Due Wednesday, 13 October, 10:10am. Please Hand it in to Hossein before the beginning of the exercise session.

Problem 1

Given an alphabet $\Sigma$, we define the language double as $\{s \mid \exists w \in \Sigma^*.\ s = ww\}$. Prove that double is regular if and only if $\Sigma$ contains exactly one symbol.

Problem 2

Let rtail be a function that returns all the symbols of a string except the last one. For example, rtail(Lexer) = Lexe. rtail is undefined for an empty string. If $R$ is a regular expression, then $\textit{rtail}(R)$ applies the function to all the elements. For example, $\textit{rtail}(1 2 0) = 1 2$.

Prove that $\textit{rtail}(R)$ is regular if $R$ is not nullable.

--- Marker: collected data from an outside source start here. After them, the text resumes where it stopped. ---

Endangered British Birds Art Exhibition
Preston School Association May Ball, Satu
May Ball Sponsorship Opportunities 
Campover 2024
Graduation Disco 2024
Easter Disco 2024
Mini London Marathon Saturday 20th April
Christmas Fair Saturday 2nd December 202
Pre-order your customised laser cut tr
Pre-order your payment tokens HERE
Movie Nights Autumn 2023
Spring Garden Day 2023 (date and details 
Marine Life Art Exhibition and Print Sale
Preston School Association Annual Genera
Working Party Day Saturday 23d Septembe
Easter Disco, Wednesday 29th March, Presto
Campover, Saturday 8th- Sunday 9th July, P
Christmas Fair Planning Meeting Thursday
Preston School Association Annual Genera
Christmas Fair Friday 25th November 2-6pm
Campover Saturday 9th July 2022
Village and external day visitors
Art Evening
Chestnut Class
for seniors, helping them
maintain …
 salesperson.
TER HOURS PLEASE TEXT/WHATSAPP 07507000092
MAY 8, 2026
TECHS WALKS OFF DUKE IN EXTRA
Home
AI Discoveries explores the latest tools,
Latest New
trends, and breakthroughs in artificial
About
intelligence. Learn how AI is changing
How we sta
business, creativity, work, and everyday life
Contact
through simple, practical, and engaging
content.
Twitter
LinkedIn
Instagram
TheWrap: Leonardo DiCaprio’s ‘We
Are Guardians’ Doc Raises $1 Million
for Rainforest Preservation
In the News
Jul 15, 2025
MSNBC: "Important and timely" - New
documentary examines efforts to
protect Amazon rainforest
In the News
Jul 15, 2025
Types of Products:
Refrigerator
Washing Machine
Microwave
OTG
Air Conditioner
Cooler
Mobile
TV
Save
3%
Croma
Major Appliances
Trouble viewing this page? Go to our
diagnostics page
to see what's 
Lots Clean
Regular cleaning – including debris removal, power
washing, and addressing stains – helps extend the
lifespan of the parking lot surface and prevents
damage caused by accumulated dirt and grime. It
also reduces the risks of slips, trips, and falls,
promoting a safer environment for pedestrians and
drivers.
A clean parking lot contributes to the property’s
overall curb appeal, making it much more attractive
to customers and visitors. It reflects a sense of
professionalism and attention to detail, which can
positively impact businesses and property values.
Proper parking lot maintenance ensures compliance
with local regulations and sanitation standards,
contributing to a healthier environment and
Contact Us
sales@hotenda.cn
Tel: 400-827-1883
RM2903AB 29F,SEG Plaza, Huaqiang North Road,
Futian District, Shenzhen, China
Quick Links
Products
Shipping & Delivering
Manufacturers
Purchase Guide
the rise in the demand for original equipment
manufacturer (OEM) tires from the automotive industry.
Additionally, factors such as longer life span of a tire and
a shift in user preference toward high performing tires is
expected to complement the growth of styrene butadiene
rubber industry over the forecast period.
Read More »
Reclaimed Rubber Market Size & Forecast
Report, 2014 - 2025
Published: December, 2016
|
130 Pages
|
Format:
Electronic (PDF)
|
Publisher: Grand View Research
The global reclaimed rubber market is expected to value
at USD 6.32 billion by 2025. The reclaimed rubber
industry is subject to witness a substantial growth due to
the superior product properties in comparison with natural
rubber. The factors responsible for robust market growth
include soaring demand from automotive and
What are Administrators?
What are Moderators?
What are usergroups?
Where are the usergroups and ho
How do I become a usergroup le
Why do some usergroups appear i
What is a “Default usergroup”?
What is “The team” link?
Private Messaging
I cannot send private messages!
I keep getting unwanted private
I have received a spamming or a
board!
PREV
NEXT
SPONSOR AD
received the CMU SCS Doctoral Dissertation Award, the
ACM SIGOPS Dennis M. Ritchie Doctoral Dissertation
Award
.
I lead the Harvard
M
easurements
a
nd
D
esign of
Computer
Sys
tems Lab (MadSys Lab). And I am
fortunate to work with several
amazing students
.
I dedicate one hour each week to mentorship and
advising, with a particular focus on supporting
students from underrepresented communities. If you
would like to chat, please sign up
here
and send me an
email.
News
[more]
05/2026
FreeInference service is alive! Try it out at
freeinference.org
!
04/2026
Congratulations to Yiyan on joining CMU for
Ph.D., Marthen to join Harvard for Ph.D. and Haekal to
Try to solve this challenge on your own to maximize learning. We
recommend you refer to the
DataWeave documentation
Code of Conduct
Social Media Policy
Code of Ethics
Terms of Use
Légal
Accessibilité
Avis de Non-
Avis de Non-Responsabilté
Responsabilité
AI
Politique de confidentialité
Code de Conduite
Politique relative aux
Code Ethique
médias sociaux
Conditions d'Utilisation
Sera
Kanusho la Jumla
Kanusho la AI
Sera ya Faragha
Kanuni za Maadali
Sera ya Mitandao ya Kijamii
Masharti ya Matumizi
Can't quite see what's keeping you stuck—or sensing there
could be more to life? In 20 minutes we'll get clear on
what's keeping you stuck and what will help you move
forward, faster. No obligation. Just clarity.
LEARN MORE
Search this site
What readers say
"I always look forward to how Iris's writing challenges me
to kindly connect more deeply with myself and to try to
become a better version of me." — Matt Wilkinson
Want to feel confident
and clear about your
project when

Bonus part: Let $|v|$ denote the length of the string $v$. Let $R$ be a regular language. Is the language $\{ u \mid uv \in R, |v|=7,\ \ u,v \in \Sigma^* \}$ always regular?

Problem 3

Let $D$ be any deterministic finite automaton. Assume that $D$ contains exactly $n$ states. Show that if it accepts at least one string of length $n$ or greater then the accepted language is infinite.

Problem 4

Find a regular expression that generates all the alternating sequences of 0 and 1 with arbitrary length. For example, the alternating sequences of length one are 0 and 1, length two are 01 and 10, length three are 010 and 101. Note that no two adjacent character can be the same in an alternating sequence.

Problem 5

Construct a DFA for the language of nested parenthesis with a maximal nesting depth of 3. For example, ε, ()(), (()(())) and (()())()(), but not (((()))) or (()(()(()))).

Problem 6

a) A lexical analyzer uses the following regular grammar for tokenizing the input string $\Sigma = \{\#,!\}$.

S -> #A | !# | !
A -> !  | #B | ε
B -> #B | !

Determine how the input string '###!' is tokenized.

b) One way to describe the longest match rule is to give priority to the production rules. Give a suitable priority level to the rules of the grammar so that it returns the longest matched tokens.